Compete ao juízo da falência decidir sobre garantias dadas pela falida a empresa em recuperação

“Cuidando-se de bens do falido, que apenas garantem o cumprimento de obrigação em favor da empresa em recuperação, compete ao juízo do processo falimentar decidir o que entender de direito a respeito deles.”

A Segunda Seção do Superior Tribunal de Justiça (STJ) manifestou esse entendimento ao julgar conflito de competência entre o juízo que processa a autofalência de suposta devedora – segundo o qual os bens dados por ela em garantia pertencem à massa falida – e o juízo onde tramita a recuperação judicial da credora – que não libera os bens por entender que caberia ao juízo arbitral, em primeiro lugar, decidir o mérito da divergência entre as empresas a respeito de eventual descumprimento do contrato.

• **DADOS DISPONÍVEIS**:
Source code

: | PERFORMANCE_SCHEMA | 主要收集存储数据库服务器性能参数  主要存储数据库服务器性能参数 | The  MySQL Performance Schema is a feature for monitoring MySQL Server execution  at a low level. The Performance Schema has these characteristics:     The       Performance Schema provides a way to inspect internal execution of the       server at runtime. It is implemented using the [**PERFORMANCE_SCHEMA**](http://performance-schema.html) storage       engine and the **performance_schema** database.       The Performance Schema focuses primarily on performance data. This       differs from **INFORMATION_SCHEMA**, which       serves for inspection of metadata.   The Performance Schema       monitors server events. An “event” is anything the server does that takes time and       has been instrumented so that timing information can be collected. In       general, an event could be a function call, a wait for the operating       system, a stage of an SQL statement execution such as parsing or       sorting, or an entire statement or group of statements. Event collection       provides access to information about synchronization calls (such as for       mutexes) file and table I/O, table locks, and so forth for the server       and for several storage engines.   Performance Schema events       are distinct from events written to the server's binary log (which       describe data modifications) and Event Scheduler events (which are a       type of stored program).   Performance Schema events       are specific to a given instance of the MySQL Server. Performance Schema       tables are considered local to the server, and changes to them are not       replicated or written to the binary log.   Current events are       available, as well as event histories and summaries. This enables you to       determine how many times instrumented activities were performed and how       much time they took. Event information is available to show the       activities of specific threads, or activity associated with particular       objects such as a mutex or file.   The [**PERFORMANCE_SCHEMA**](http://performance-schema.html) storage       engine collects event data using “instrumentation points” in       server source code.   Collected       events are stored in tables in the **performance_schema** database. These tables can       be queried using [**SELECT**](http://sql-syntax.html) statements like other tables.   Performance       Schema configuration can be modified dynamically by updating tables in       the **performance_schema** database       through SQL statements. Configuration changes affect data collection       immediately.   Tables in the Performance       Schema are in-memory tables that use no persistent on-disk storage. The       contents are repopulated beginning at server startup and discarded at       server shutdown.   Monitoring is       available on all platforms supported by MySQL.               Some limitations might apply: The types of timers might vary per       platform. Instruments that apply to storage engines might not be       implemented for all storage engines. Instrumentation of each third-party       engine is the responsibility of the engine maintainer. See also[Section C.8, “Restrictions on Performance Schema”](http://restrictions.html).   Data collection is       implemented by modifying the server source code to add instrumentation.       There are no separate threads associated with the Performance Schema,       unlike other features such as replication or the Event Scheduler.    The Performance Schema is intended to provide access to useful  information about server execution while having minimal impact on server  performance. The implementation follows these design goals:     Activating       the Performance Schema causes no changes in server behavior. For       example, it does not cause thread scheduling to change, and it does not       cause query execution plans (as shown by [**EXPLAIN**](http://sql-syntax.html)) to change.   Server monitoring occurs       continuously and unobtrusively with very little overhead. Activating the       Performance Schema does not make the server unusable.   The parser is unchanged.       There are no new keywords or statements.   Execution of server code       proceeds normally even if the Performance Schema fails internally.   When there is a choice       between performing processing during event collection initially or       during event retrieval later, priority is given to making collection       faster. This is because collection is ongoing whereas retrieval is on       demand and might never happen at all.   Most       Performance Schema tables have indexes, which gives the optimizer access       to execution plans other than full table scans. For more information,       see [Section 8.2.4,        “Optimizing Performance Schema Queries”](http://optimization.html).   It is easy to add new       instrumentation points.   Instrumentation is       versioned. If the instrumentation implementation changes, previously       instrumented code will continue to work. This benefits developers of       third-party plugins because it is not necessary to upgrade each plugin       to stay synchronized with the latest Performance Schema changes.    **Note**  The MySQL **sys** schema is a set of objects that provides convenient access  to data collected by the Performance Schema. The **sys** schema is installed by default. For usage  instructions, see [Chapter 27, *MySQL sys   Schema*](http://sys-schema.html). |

• **INSTRUÇÕES DAS TAREFAS**:
1 – Na notícia sobre a decisão do STJ, qual órgão do tribunal manifestou o entendimento citado?
2 – Diga se cada afirmação abaixo está de acordo com a notícia sobre a decisão do STJ. Responda sim ou não e cite as palavras do texto que decidem a resposta.
(a) Para o juízo da autofalência, os bens dados em garantia pela devedora fazem parte da massa falida.
(b) O juízo da recuperação judicial liberou os bens dados em garantia.
(c) O juízo da recuperação judicial entende que o juízo arbitral deveria decidir primeiro o mérito da divergência.
3 – Continue a notícia sobre a decisão do STJ a partir do ponto em que ela para.

• **CONJUNTO DE RESPOSTAS**:
1 – A Segunda Seção do Superior Tribunal de Justiça (STJ).

2 –
(a) Sim: "segundo o qual os bens dados por ela em garantia pertencem à massa falida".
(b) Não: "que não libera os bens".
(c) Sim: "caberia ao juízo arbitral, em primeiro lugar, decidir o mérito da divergência entre as empresas".

3 –
Os bens que estão no centro da controvérsia foram dados por uma empresa de serviços como garantia da execução de contrato firmado com uma empresa de energia renovável para construção e manutenção de parques eólicos. Diante de suposto descumprimento das obrigações por parte da prestadora de serviços, o caso foi submetido a procedimento de arbitragem, no qual se chegou a um acordo que, segundo a contratante, também teria sido descumprido.

A empresa de energia renovável entrou em recuperação judicial na Justiça estadual de São Paulo, enquanto a prestadora de serviços requereu sua autofalência em juízo do Ceará.

Bens da m​​assa

O conflito de competência no STJ foi suscitado pelo juízo da recuperação, após o juízo responsável pelo processo falimentar ter entendido que o propósito da garantia teria sido cumprido, devendo os bens retornar para a massa falida. Para o juízo suscitante, a controvérsia deveria ser solucionada em procedimento arbitral, para decidir sobre o mérito do descumprimento das obrigações.

Para o relator do conflito, ministro Antonio Carlos Ferreira, compete ao juízo da falência decidir sobre a destinação dos bens dados em garantia pela falida, que estão vinculados à execução concursal, inclusive sobre eventuais atos constritivos incidentes sobre o seu patrimônio.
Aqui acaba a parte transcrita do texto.